Obviously not aimed at the professional. If it was it would be a CF card and not a SD card. Seems a CF card would have been easier, because it was bigger. Also it is geared toward uploading to web photo sharing sites like Flickr, but few pros use these sites.

But I believed, and I bought an Eye-Fi and a CF card adapter. I scheduled a photoshoot with a 5′ 10″ strawberry blonde. Decked her out in lingerie, set up my lights, and put the eye-fi in my Fuji S3.

And it worked. Click the shutter, and eventually the image showed up on Flickr. And later it showed up on my computer.

“Eventually” and “later” are the problem. It took easily over five minutes per 3.5 MB file for upload. I shot over 3 hours and at the end only had 10 pictures out of 200+ images on Flickr. When I needed to review some images to make sure over powering the sun looked right, I had to take the card out and insert it into the card reader. It downloaded all 200+ images into Lightroom in less time that it took to upload 1 image via wifi.

So I’m disappointed. My dream is still just that, a dream.

4 Comments

  1. IkonTools says:

    Hi,

    I more or less agree with these comments (I assume you were shooting large/fine JPEG?), but see http://www.ikontools.com/reviews/eyefi – it can be made to work reasonably well.

    You could set the camera to shoot RAW and small/basic JPEG – that way, only the small JPEGs would be transmitted for viewing and you can transfer the RAWs later. Alternatively, you could use something like a D3 and write just small basic JPEGs to the second slot, which would contain the Eye-Fi.
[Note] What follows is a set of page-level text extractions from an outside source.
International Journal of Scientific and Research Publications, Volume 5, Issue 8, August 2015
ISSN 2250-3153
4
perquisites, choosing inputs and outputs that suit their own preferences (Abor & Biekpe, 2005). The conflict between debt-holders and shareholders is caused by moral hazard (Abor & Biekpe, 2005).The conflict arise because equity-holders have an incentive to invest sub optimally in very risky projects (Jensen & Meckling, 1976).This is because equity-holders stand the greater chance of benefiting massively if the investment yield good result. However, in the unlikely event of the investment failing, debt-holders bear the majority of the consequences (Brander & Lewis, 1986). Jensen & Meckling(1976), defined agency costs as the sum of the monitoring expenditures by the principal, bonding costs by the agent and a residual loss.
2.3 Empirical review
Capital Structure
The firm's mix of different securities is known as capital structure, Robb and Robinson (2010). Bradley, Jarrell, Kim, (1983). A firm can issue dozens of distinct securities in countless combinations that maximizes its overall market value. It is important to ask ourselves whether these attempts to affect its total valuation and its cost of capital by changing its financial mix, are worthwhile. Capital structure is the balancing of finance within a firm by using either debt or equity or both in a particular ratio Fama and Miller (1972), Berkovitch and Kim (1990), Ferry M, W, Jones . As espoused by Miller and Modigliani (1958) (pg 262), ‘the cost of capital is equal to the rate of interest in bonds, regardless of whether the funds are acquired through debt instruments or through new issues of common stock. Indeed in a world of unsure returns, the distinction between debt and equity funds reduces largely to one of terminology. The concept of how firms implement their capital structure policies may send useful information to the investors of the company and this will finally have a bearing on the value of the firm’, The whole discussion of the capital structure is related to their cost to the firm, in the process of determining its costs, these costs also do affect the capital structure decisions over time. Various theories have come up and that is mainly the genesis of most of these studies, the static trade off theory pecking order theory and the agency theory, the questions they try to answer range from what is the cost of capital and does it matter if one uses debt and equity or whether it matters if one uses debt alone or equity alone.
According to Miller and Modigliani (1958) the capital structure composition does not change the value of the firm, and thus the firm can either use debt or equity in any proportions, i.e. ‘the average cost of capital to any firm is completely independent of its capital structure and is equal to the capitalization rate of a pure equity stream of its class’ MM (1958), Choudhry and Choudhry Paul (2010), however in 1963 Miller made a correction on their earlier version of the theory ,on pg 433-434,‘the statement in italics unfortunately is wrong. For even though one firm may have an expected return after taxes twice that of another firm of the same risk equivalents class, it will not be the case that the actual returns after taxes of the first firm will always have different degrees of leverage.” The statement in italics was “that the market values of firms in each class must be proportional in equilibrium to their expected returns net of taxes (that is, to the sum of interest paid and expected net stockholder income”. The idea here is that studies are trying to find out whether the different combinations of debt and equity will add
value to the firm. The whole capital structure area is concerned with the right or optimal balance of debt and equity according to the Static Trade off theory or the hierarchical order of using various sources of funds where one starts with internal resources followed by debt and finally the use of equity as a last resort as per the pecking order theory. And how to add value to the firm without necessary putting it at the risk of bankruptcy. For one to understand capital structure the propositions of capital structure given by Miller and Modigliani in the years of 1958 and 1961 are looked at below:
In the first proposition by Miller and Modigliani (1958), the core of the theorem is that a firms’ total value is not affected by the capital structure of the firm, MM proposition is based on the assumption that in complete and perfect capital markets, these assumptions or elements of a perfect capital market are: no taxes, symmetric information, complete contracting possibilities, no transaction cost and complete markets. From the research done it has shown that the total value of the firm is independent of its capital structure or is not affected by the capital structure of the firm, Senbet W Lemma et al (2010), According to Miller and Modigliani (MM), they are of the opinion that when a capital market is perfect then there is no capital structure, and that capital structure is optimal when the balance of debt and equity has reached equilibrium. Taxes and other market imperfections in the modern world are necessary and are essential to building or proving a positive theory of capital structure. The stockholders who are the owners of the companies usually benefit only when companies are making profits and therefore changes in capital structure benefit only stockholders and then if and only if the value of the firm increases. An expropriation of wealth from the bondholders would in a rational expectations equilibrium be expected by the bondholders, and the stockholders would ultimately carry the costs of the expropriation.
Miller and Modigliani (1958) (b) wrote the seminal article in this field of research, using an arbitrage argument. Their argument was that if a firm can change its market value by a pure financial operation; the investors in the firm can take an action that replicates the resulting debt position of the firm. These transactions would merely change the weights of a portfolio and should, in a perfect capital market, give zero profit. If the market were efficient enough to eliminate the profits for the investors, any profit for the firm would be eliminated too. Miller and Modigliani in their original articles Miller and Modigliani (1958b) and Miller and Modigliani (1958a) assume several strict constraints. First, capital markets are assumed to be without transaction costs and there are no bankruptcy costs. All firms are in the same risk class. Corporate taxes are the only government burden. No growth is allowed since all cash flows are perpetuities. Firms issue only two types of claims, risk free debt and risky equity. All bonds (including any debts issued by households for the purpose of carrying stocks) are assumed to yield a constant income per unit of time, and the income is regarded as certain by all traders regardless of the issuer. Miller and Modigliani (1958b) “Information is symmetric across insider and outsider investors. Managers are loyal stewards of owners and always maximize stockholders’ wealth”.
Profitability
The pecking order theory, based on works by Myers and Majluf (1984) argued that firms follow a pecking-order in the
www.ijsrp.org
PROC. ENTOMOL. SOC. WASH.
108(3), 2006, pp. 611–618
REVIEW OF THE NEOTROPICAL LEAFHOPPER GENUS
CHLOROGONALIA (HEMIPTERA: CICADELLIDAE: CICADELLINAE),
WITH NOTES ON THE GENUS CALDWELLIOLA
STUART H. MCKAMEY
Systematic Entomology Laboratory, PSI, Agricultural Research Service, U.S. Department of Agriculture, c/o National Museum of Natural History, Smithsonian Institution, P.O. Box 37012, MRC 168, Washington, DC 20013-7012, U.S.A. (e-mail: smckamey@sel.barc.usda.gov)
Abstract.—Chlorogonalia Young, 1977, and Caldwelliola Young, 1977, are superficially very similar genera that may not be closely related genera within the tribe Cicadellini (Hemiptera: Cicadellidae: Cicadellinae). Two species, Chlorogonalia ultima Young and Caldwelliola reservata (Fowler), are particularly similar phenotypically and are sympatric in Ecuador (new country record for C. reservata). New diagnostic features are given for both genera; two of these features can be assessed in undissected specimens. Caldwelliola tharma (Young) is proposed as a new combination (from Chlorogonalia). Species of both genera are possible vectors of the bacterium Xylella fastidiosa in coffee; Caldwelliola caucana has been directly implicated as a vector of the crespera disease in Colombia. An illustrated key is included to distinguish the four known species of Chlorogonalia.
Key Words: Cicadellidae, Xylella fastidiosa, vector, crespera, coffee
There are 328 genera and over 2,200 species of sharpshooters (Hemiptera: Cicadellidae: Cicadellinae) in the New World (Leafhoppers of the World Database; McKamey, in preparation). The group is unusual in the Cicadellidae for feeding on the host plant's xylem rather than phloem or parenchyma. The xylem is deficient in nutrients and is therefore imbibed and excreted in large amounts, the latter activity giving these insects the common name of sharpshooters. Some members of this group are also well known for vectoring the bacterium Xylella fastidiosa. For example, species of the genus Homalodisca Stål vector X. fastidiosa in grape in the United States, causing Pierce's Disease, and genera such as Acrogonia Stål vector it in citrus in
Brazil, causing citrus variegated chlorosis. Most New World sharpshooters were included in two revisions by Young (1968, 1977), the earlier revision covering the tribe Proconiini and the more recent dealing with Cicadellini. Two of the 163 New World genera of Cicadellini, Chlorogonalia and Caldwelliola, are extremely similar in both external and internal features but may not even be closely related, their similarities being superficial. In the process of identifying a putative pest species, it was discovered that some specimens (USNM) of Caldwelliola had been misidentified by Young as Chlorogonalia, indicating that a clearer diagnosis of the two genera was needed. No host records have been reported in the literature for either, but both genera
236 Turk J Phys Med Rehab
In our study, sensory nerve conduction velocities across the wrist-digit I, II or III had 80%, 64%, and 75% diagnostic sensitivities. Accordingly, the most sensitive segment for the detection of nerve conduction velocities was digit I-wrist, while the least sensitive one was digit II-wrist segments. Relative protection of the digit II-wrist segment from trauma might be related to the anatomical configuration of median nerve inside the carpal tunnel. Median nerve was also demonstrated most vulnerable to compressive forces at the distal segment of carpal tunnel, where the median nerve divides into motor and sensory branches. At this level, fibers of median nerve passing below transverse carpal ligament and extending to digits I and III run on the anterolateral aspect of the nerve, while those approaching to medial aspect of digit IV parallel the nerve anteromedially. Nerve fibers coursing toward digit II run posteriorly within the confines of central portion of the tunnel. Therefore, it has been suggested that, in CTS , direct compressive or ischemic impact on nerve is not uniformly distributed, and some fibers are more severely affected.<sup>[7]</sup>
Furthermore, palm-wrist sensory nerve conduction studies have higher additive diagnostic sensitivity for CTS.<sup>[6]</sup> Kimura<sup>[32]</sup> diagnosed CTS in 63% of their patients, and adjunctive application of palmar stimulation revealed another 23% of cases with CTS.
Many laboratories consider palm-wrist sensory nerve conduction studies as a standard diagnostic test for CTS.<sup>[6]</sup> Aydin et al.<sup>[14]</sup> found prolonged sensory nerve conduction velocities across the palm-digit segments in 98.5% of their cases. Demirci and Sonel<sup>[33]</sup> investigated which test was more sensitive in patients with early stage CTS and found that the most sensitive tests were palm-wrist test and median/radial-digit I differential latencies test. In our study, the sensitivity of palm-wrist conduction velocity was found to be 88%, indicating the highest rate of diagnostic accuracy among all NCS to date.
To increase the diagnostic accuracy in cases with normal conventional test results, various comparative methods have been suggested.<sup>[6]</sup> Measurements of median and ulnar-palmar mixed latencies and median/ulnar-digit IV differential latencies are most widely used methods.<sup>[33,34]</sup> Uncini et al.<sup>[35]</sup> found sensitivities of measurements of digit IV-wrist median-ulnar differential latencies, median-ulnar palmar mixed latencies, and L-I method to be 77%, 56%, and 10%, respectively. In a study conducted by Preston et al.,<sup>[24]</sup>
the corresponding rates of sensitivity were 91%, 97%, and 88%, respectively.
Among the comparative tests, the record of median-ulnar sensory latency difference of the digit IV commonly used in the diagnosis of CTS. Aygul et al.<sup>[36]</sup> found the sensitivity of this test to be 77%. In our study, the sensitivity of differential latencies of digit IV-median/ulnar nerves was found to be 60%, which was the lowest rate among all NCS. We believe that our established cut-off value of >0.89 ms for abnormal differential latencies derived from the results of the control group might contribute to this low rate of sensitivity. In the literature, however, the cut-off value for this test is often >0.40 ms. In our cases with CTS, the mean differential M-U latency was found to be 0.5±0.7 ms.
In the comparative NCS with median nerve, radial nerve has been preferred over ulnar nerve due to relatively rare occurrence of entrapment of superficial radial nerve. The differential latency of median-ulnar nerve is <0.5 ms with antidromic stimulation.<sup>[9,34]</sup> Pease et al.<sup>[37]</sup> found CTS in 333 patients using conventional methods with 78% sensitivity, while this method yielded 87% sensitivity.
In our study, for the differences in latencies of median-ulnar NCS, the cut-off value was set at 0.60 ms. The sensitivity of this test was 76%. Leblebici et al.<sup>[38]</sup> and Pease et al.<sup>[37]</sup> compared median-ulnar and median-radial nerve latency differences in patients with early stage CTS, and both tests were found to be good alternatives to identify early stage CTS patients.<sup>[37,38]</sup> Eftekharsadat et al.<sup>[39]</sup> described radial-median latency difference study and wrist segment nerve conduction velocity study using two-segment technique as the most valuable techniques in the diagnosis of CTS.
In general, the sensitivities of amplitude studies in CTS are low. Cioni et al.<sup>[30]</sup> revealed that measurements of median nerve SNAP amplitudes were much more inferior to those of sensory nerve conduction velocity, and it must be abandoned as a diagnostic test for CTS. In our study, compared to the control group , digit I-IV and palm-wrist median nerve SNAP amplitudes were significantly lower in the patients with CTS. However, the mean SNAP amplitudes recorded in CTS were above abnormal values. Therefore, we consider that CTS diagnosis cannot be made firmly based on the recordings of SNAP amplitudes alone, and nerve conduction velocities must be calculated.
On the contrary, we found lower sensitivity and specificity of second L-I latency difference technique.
    If you’re finding range a problem, I use a pocket router (D-Link DWL-G730AP) and a battery pack, both in my pocket, to “bridge” a connection between the Eye-Fi and my main router. That way, signal strength remains high. I’ll probably write an article on that soon…

    Regards,
    Jon

  2. Ron says:

    Jon:

    Thanks for the comment and the article. I’m a believer in shooting RAW, but don’t do it on my S3 because the RAW files are huge, 25+MB, and the card writer is slow. So I shoot JPEG and don’t have the option of a smaller JPEG.

    I’ll tried to figure out the local upload option. I seems I have that configured, but it still seems to upload and then download to the computer.

    Ron

  3. lgonzales says:

    Ron,

    I am not sure why you were experiencing such lethargic transfer rates. This is not typical or acceptable performance. I am aware of many photographers that are using the Eye-Fi Card in the studio to review images and make adjustments.

    The Eye-Fi Card is not limited to uploading to the web. For a studio it would be best to use “local” or “upload to computer only” mode. Thus avoiding any web uploading bandwidth issues. In “local” mode the Eye-Fi Card transfers the images to your computer over your WiFi through your router.

    To set your Eye-Fi Card to upload to your computer only, just log into the Eye-Fi Manger, go to the settings tab and choose “Upload to Web” and choose “Do not share photos online”.

    Give that a try, I am confident you will see an improvement.

  4. Ron says:

    I’ll give that a try at my next shoot.